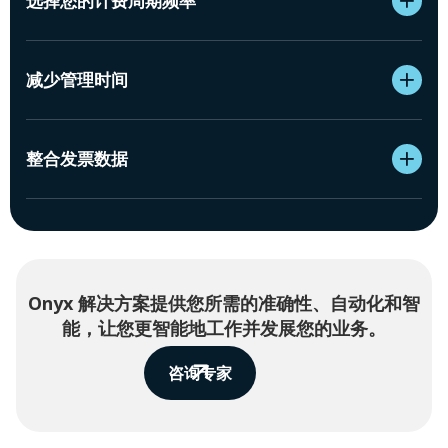
选择您的计费周期频率
减少管理时间
整合发票数据
Onyx 解决方案提供您所需的准确性、自动化和智
能，让您更智能地工作并发展您的业务。
咨询专家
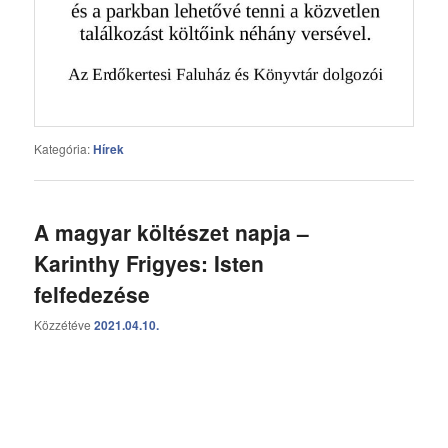
Kategória:
Hírek
A magyar költészet napja –
Karinthy Frigyes: Isten
felfedezése
Közzétéve
2021.04.10.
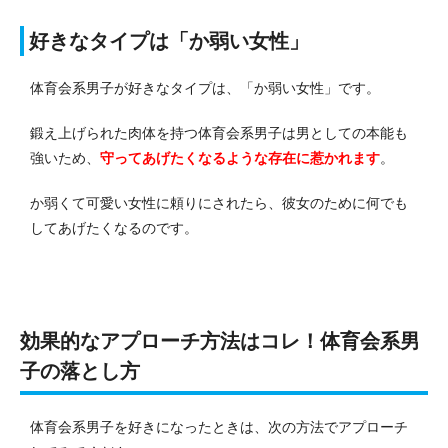
好きなタイプは「か弱い女性」
体育会系男子が好きなタイプは、「か弱い女性」です。
鍛え上げられた肉体を持つ体育会系男子は男としての本能も
強いため、
守ってあげたくなるような存在に惹かれます
。
か弱くて可愛い女性に頼りにされたら、彼女のために何でも
してあげたくなるのです。
効果的なアプローチ方法はコレ！体育会系男
子の落とし方
体育会系男子を好きになったときは、次の方法でアプローチ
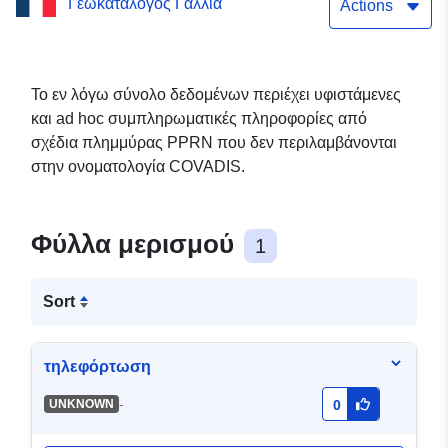
Γεωκατάλογος Γαλλία
πληροφορίες σχετικά με
Actions
τις πλημμύρες του PPRN
λόγω υπερχείλισης του
Το εν λόγω σύνολο δεδομένων περιέχει υφιστάμενες
και ad hoc συμπληρωματικές πληροφορίες από
ποταμού Charente στην
σχέδια πλημμύρας PPRN που δεν περιλαμβάνονται
κοινότητα Rouffiac en
στην ονοματολογία COVADIS.
Charente-Maritime.
Φύλλα μερισμού
1
Sort
τηλεφόρτωση
-
UNKNOWN
0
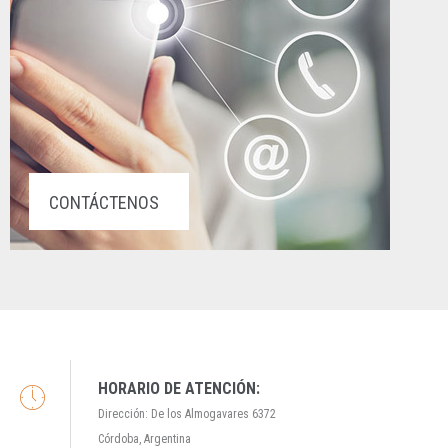
CONTÁCTENOS
HORARIO DE ATENCIÓN:
Dirección: De los Almogavares 6372
Córdoba, Argentina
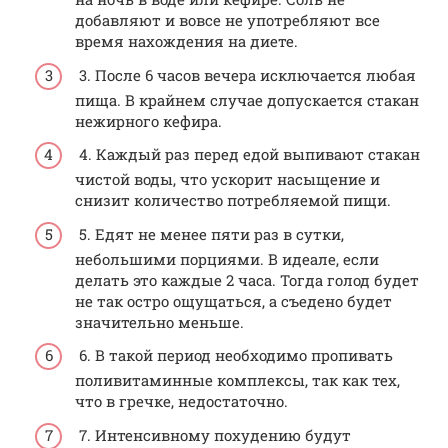
добавляют и вовсе не употребляют все
время нахождения на диете.
3. После 6 часов вечера исключается любая
пища. В крайнем случае допускается стакан
нежирного кефира.
4. Каждый раз перед едой выпивают стакан
чистой воды, что ускорит насыщение и
снизит количество потребляемой пищи.
5. Едят не менее пяти раз в сутки,
небольшими порциями. В идеале, если
делать это каждые 2 часа. Тогда голод будет
не так остро ощущаться, а съедено будет
значительно меньше.
6. В такой период необходимо пропивать
поливитаминные комплексы, так как тех,
что в гречке, недостаточно.
7. Интенсивному похудению будут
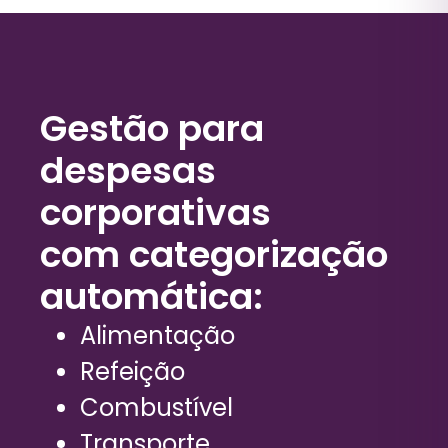
Gestão para
despesas
corporativas
com categorização
automática:
Alimentação
Refeição
Combustível
Transporte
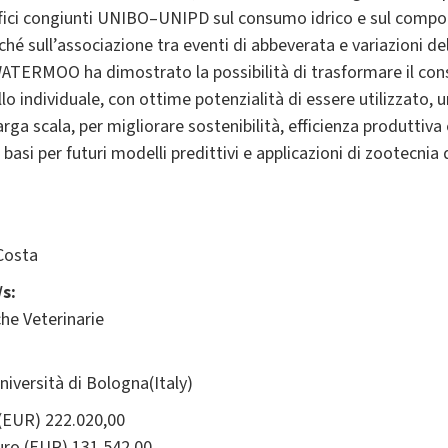
ntifici congiunti UNIBO–UNIPD sul consumo idrico e sul comp
nché sull’associazione tra eventi di abbeverata e variazioni 
WATERMOO ha dimostrato la possibilità di trasformare il co
llo individuale, con ottime potenzialità di essere utilizzato, 
arga scala, per migliorare sostenibilità, efficienza produttiva
basi per futuri modelli predittivi e applicazioni di zootecnia 
Costa
s:
he Veterinarie
ersità di Bologna(Italy)
(EUR) 222.020,00
ro (EUR) 131.542,00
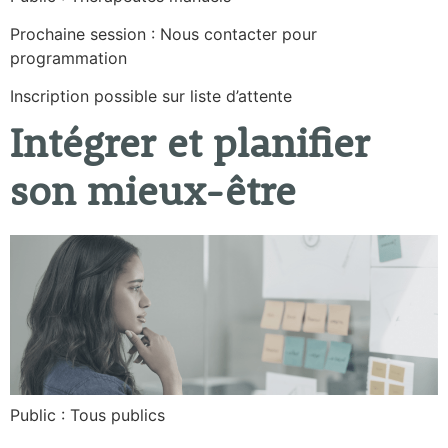
Prochaine session : Nous contacter pour
programmation
Inscription possible sur liste d’attente
Intégrer et planifier
son mieux-être
Public : Tous publics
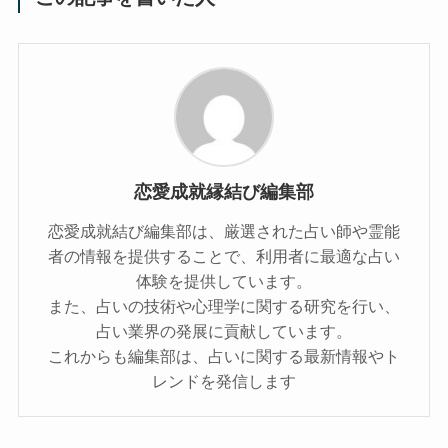
恋愛成就縁結び編集部
恋愛成就結び編集部は、厳選された占い師や霊能
者の情報を提供することで、利用者に最適な占い
体験を提供しています。
また、占いの技術や心理学に関する研究を行い、
占い業界の発展に貢献しています。
これからも編集部は、占いに関する最新情報やト
レンドを発信します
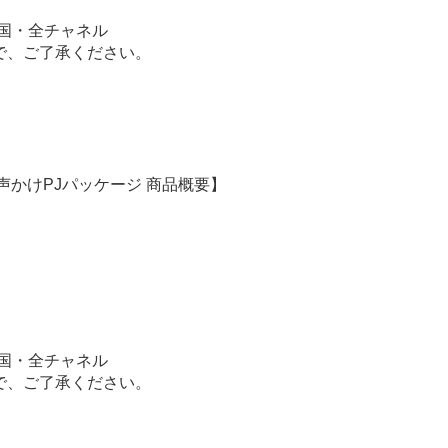
／全国・全チャネル
で、ご了承ください。
声かけPJパッケージ 商品概要】
／全国・全チャネル
で、ご了承ください。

--

Please find every line above that contains the word "стакан", and copy each of those lines.

* [EXERCISE ANSWER]
пища. В крайнем случае допускается стакан
4. Каждый раз перед едой выпивают стакан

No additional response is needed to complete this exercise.